Sin duda, la misma virtualidad conllevó la aparición de una nueva forma de barrera de acceso a la educación, ya que sin un computador, tableta o teléfono inteligente, es imposible recibir clases, entregar los trabajos, presentar exámenes y participar de los debates académicos. Eso sin contar que se debe tener un buen plan de datos o un servicio de internet, y que además, durante todo el tiempo que duró la cuarentena, era Electricaribe quién nos ofrecía el servicio de energía eléctrica.

Es muy trágico conocer las historias de familias donde la cantidad de hijos en edad escolar supera el número de dispositivos para conectarse a sus clases, o que ante la crisis económica que concomitantemente se ha generado, los estudiantes se han visto obligados a desertar de los colegios o universidades, ya sea por incapacidad de pago o por la necesidad de trabajar para aportar a la casa.

Por estas razones un gran número de estudiantes han salido del sistema educativo durante este año, lo que ha acentuado las mismas desgracias sociales que se podrían presentar si estuvieran abiertos los colegios y los padres no matricularan a sus hijos o ellos sencillamente no asistieran; esto es, embarazos en adolescentes, explotación infantil, reclutamiento forzado de menores y el riesgo latente del consumo de sustancias psicoactivas. Además, con los colegios cerrados, no pueden ser tan efectivas las capacitaciones orientadas a que los estudiantes sirvan como agentes sociales de cambio en temas ambientales, así como tampoco se han generado acciones colectivas que los involucren en temas de salud pública.

Parece que las teorías desarrolladas desde la segunda mitad del siglo XX orientadas a las prácticas pedagógicas flexibles, de repente se volvieron muy necesarias pero nadie estaba realmente preparado (especialmente en el sector público). Tan es así, que la misma educación virtual era vista hasta hace menos de un año como de inferior calidad, y hoy como de imperiosa necesidad.

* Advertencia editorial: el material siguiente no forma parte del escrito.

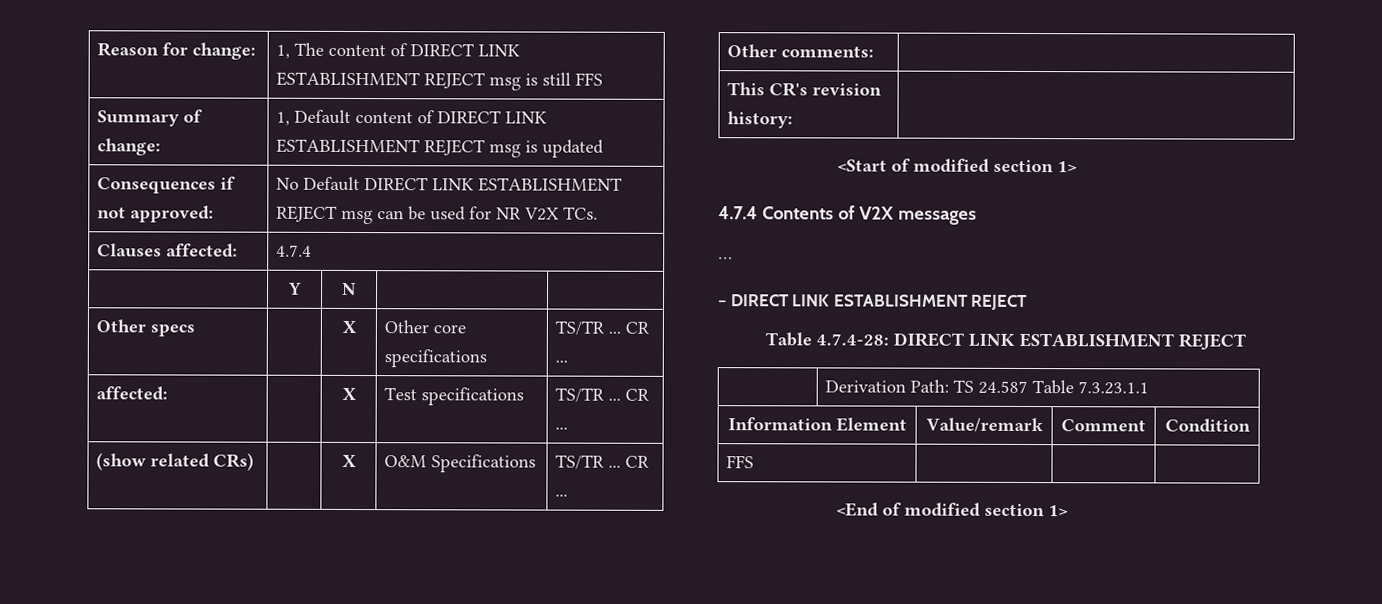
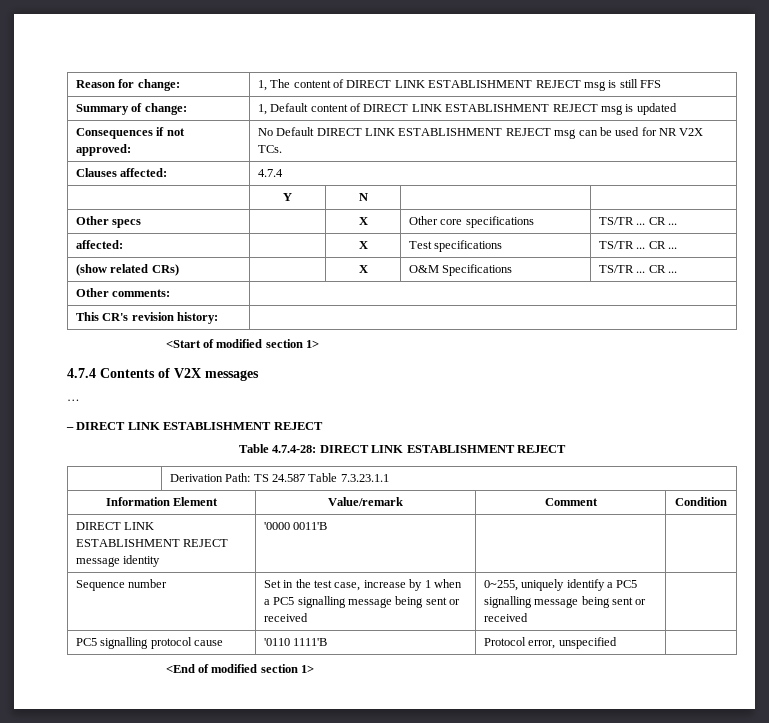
[726,455,755,469] FFS | | -> [75,522,155,530] [75,539,229,547] [75,555,161,567] [263,522,328,530] [75,579,168,591] [263,579,462,591] [263,596,461,608] [263,613,308,622] [483,579,638,591] [483,596,647,608] [483,613,528,622] [75,637,224,649] [263,638,328,646] [483,637,617,649] DIRECT LINK ESTABLISHMENT REJECT message identity | '0000 0011'B | | // Sequence number | Set in the test case, increase by 1 when a PC5 signalling message being sent or received | 0~255, uniquely identify a PC5 signalling message being sent or received | // PC5 signalling protocol cause | '0110 1111'B | Protocol error, unspecified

Es el momento de replantear el modelo educativo del país, dando un vuelco serio a la virtualidad que debe ir acompañado de una estrategia fuerte de masificación del servicio de internet, el fácil acceso de los hogares a los equipos y él fortalecimiento de las plataformas educativas, para romper así, el espiral perverso de problemas sociales generados por la dificultad en el acceso a la educación en medio de una pandemia que aún no termina.

Sin embargo, me queda claro que esta generación está siendo preparada para grandes retos y espero que, ya sea por la aplicación de una vacuna o por la mejoría en las condiciones epidemiológicas del país, mis hijas puedan volver a encontrarse pronto con sus amigos, como tanto lo han pedido. Así como también espero que problemas de antaño, como el bullying, la corrupción alrededor del PAE y las deficiencias en la infraestructura educativa, no sobrevivan al Covid-19.